ZFS, originally developed by Sun, is one of the most appreciated file systems in the enterprise world thanks to its resilience to errors. Called ZFS because of the enormous 128-bit addressing space (ZFS stands for Zettabyte File System), it is characterized by some aspects in data security that are very interesting.

This file system calculates the 256-bit checksum of each block written on disk and stores it inside the pointer of that specific block. Inside of the pointer, the checksum of the block’s checksum is written too. When a block is read, its checksum is matched with the one previously stored. If they match, then data is considered valid and treated normally, otherwise the whole block is considered faulty and extracted again in the Raid mode selected (Mirroring or higher Raid).

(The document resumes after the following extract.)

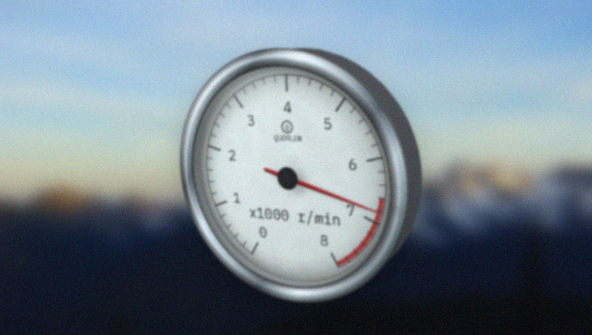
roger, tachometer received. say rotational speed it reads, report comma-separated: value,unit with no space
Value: 6800,rpm
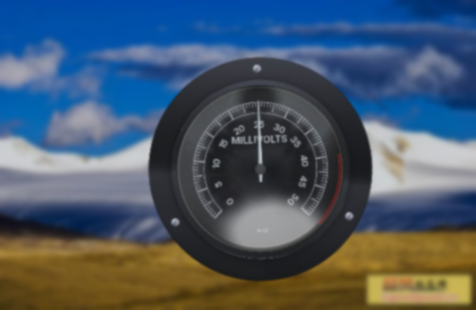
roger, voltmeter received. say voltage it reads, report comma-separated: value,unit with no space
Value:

Thanks to that particularity, ZFS can identify a good percentage of corrupted data because of the transmission channel or a wrong writing of each byte. The probability that on the second disk, or the others in the chain, that piece of data has arrived in a wrong manner because of the channels is indeed quite low.

In this case Raid and file system act together to solve partially the problems of the Sata connection, still applying the same improvements to Sas and Fiber Channel connection, thus making these interfaces even safer. ZFS doesn’t require a disk controller with Raid capabilities, instead it implements it on a software basis with a system that is even stronger under certain aspects. ZFS still has some features that are found in a Raid system as well (for instance, Mirror is equivalent to Raid1, Raid-Z to Raid 5): we’ll talk about it in details in an article in the upcoming issues.

Concluding, we face a situation that is quite clear: guaranteeing data integrity requires expedients on different fronts. Enterprise level disks safeguard from hardware errors, thanks to their ratio way high than in common consumer disks. The type of connection plays an important role, as Sata is less resilient than Sas or Fiber Channel. These two expedients alone are a good dose of protection, while the adoption of an advanced file system allows to be protected from probems like silent data corruption.